Summary of Statement No. 52
Foreign Currency Translation (Issued 12/81)
Application of this Statement will affect financial reporting of most companies operating in foreign countries. The differing operating and economic characteristics of varied types of foreign operations will be distinguished in accounting for them. Adjustments for currency exchange rate changes are excluded from net income for those fluctuations that do not impact cash flows and are included for those that do. The requirements reflect these general conclusions:
The economic effects of an exchange rate change on an operation that is relatively self-contained and integrated within a foreign country relate to the net investment in that operation. Translation adjustments that arise from consolidating that foreign operation do not impact cash flows and are not included in net income.
The economic effects of an exchange rate change on a foreign operation that is an extension of the parent's domestic operations relate to individual assets and liabilities and impact the parent's cash flows directly. Accordingly, the exchange gains and losses in such an operation are included in net income.
Contracts, transactions, or balances that are, in fact, effective hedges of foreign exchange risk will be accounted for as hedges without regard to their form.
More specifically, this Statement replaces FASB Statement No. 8, Accounting for the Translation of Foreign Currency Transactions and Foreign Currency Financial Statements, and revises the existing accounting and reporting requirements for translation of foreign currency transactions and foreign currency financial statements. It presents standards for foreign currency translation that are designed to (1) provide information that is generally compatible with the expected economic effects of a rate change on an enterprise's cash flows and equity and (2) reflect in consolidated statements the financial results and relationships as measured in the primary currency in which each entity conducts its business (referred to as its "functional currency").
An entity's functional currency is the currency of the primary economic environment in which that entity operates. The functional currency can be the dollar or a foreign currency depending on the facts. Normally, it will be the currency of the economic environment in which cash is generated and expended by the entity. An entity can be any form of operation, including a subsidiary, division, branch, or joint venture. The Statement provides guidance for this key determination in which management's judgment is essential in assessing the facts.
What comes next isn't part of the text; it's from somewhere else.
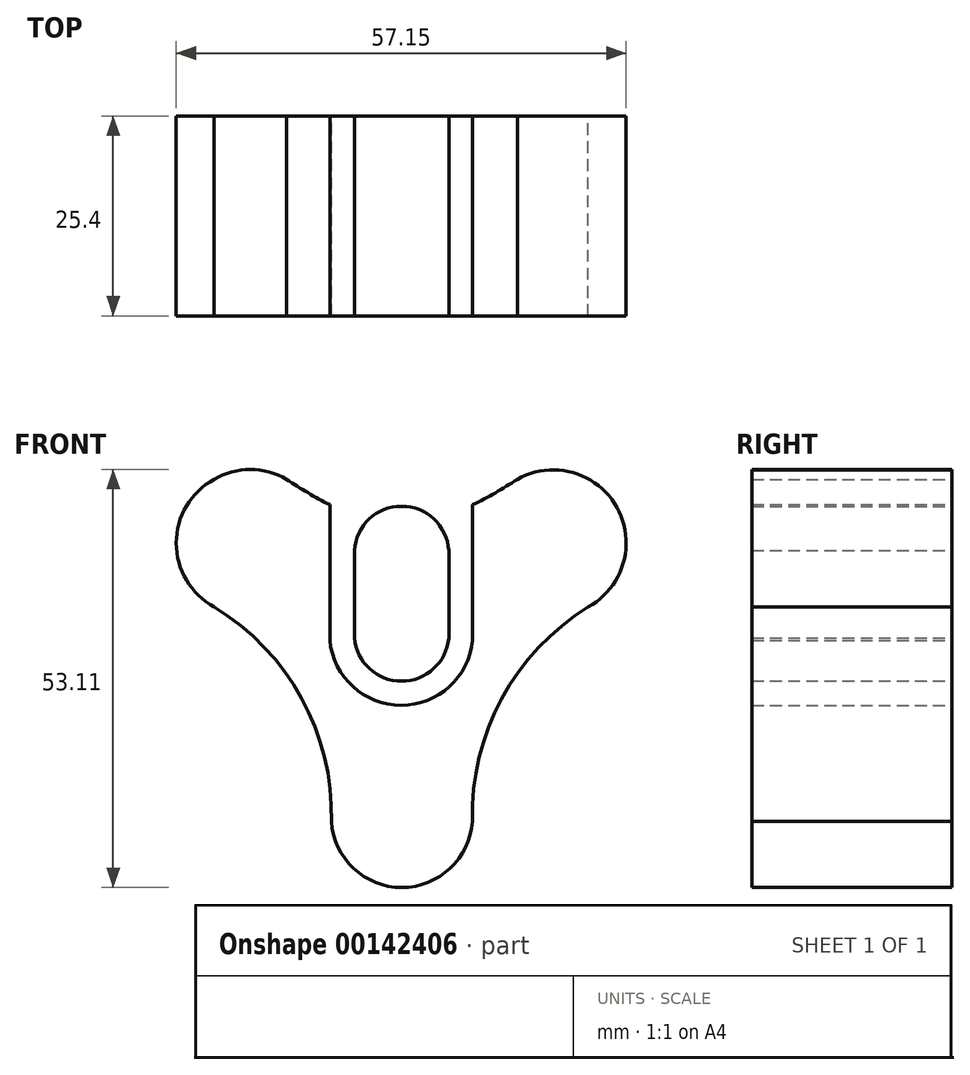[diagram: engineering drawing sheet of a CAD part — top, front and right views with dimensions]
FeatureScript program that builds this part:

A currency in a highly inflationary environment (3-year inflation rate of approximately 100 percent or more) is not considered stable enough to serve as a functional currency and the more stable currency of the reporting parent is to be used instead.
The functional currency translation approach adopted in this Statement encompasses:
- Identifying the functional currency of the entity's economic environment
- Measuring all elements of the financial statements in the functional currency
- Using the current exchange rate for translation from the functional currency to the reporting currency, if they are different
- Distinguishing the economic impact of changes in exchange rates on a net investment from the impact of such changes on individual assets and liabilities that are receivable or payable in currencies other than the functional currency
Translation adjustments are an inherent result of the process of translating a foreign entity's financial statements from the functional currency to U.S. dollars. Translation adjustments are not included in determining net income for the period but are disclosed and accumulated in a separate component of consolidated equity until sale or until complete or substantially complete liquidation of the net investment in the foreign entity takes place.
Transaction gains and losses are a result of the effect of exchange rate changes on transactions denominated in currencies other than the functional currency (for example, a U.S. company may borrow Swiss francs or a French subsidiary may have a receivable denominated in kroner from a Danish customer). Gains and losses on those foreign currency transactions are generally included in determining net income for the period in which exchange rates change unless the transaction hedges a foreign currency commitment or a net investment in a foreign entity. Intercompany transactions of a long-term investment nature are considered part of a parent's net investment and hence do not give rise to gains or losses.